As the permeability of concrete is a function of w/c ratio and it’s curing, concrete with high w/c ratio and inadequately cured will have more carbonation, i.e., the depth of carbonation will be more.

It has been observed that if pores are filled with water, the rate of diffusion of CO2 is very slow. But whatever amount of CO2 is diffused, it is converted into dilute carbonic acid readily and the alkalinity of the concrete is reduced. On the other hand, if pores are dry, i.e. the relative humidity is low the carbon dioxide remains unchanged in gaseous form and does not react with hydrated cement. The moisture penetration from external source is necessary for carbonation of concrete.

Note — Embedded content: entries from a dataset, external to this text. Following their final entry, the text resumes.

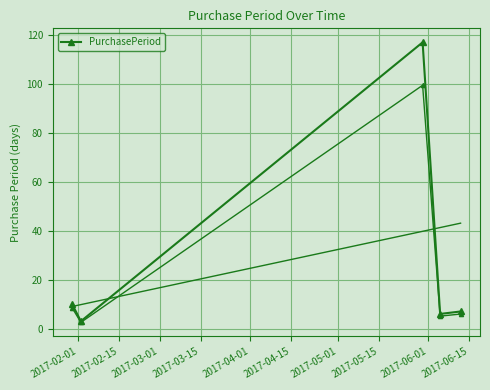

How many series are shown in this chart?

1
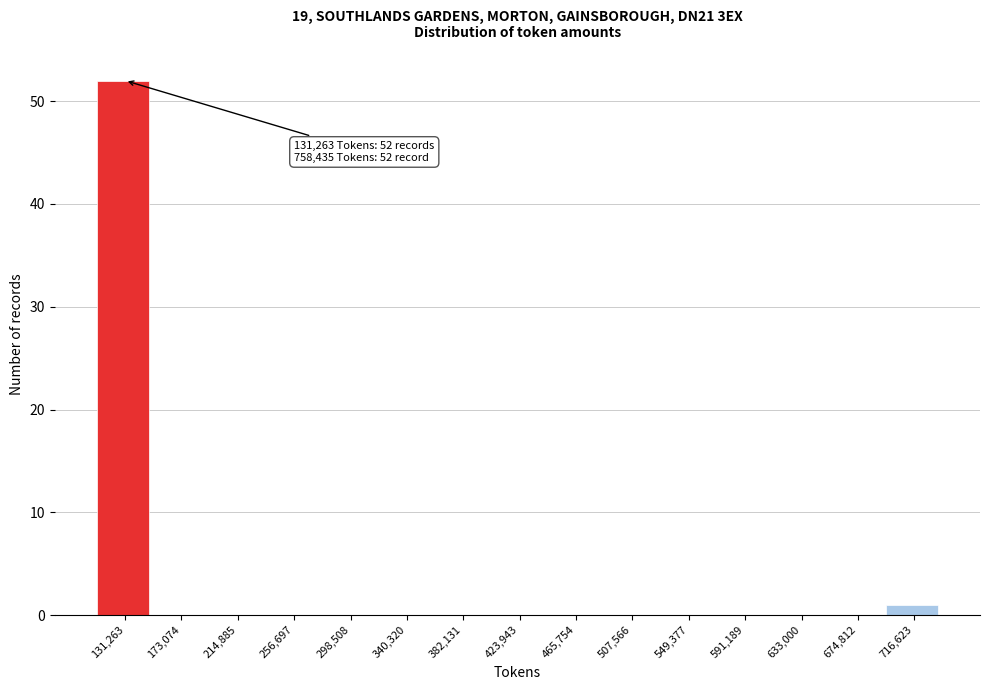

Reading left to right, what are all the values shown in this chart?

131,263=52	173,074=0	214,885=0	256,697=0	298,508=0	340,320=0	382,131=0	423,943=0	465,754=0	507,566=0	549,377=0	591,189=0	633,000=0	674,812=0	716,623=1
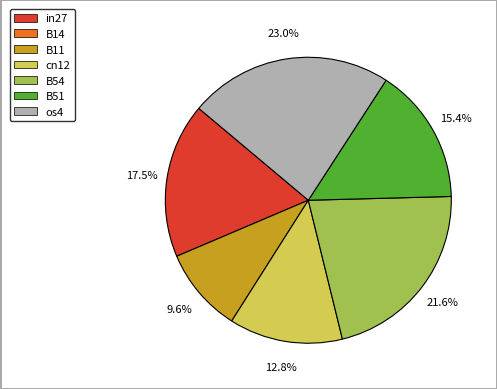

Is there a majority slice in this chart?

No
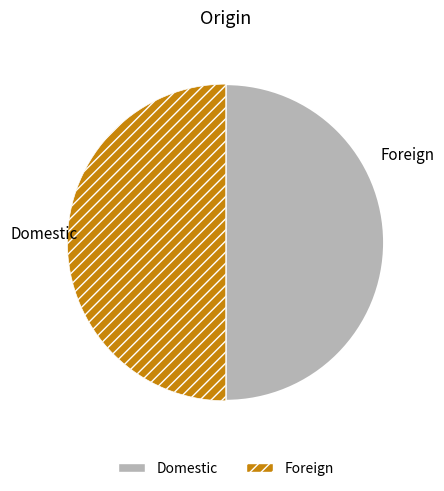

True or false: Domestic accounts for 1% of the total.

False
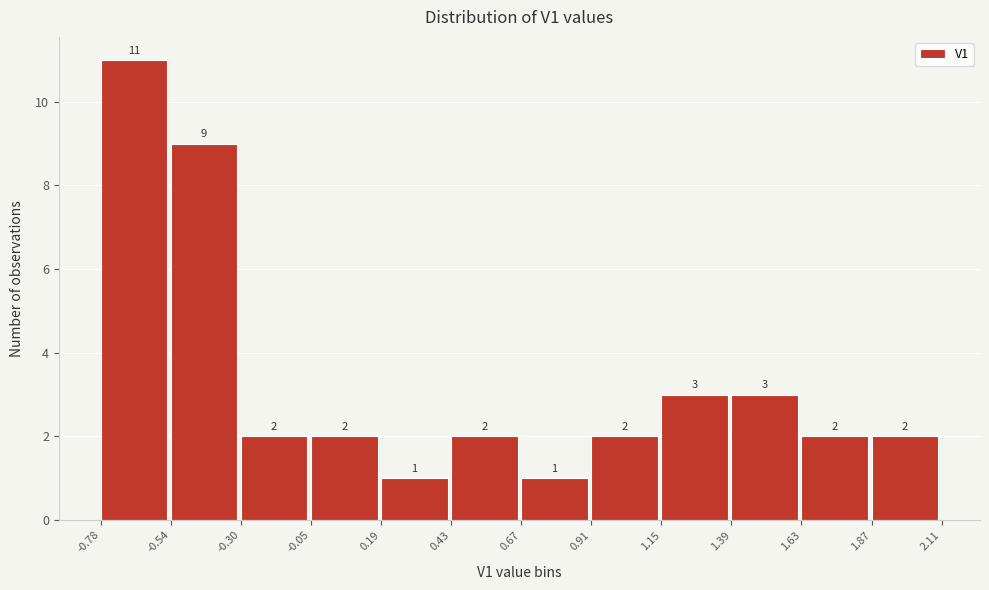

How tall is the bar that spans 0.67 to 0.91 on the x-axis?

1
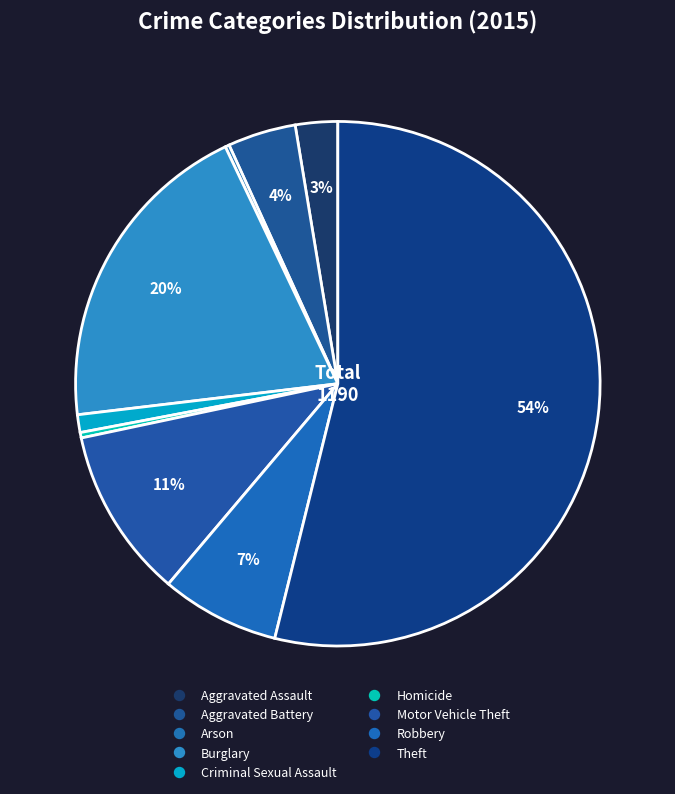

The Burglary slice represents 29% of the pie. True or false?

False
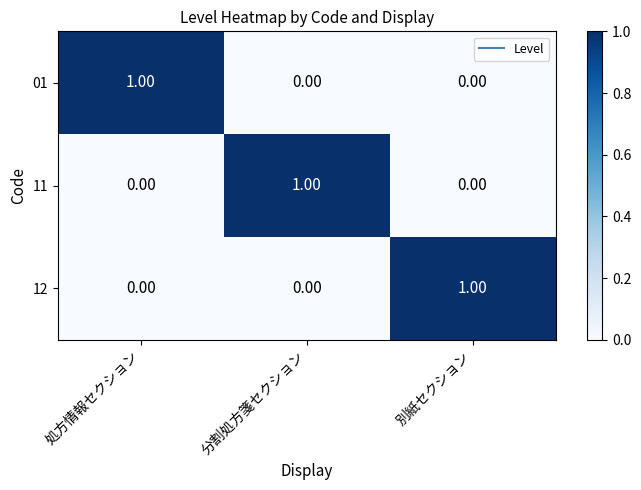

At how many categories does at least one series exceed 0?

3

The highest rate of carbonation takes place at a 50 to 70% relative humidity. The rate of carbonation depth is slower in case of stronger concrete as it is less permeable and much denser with low w/c ratio. Further the permeability of the skin concrete is much less for low w/c ratio and the diffusion of carbon dioxide takes place at a very slow rate than the more permeable concrete of high w/c ratio. Fig.17.4 and Table 17.9 show the depth of carbonation of different grades of concrete.

Now it is well established that for longer durability of concrete it needs protection. The Long span bridge girders, industrial structures, fly-overs and chimney etc. need protective coating. It has been observed that in case of protective concrete the depth of carbonation remained constant at 4.0 mm from 3 years to 25 years age, where as in case of un-protective concrete the depth of carbonation continuously increased more or less at a constant rate from 4.0 mm to 11.5 mm in 3 years to 25 years age as shown in Fig. 17.5.

The depth of cover plays an important role in protecting the steel from carbonation. Table 17.10 shows the relation between w/c, depth of cover and time in years for carbonation to reach the reinforcement.

Measurement of Carbonation:

For establishing the extent of carbonation, following simple and most common method may be used.

Method:

A freshly broken concrete surface is treated with a solution of phenolphthalein in dilute alcohol. If there is no reaction of calcium hydroxide Ca(OH)2 with carbon dioxide CO2, the colour of the concrete will turn pink i.e. if the colour turns to be pink, there is no carbonation of concrete. In case there is no charge in the colour of concrete, the carbonation of concrete has taken place. The pink colour indicates that there is enough amount of Ca(OH)2, but it might have been carbonated to a lesser extent. The pink colour will be there even upto a pH value of about 9.5.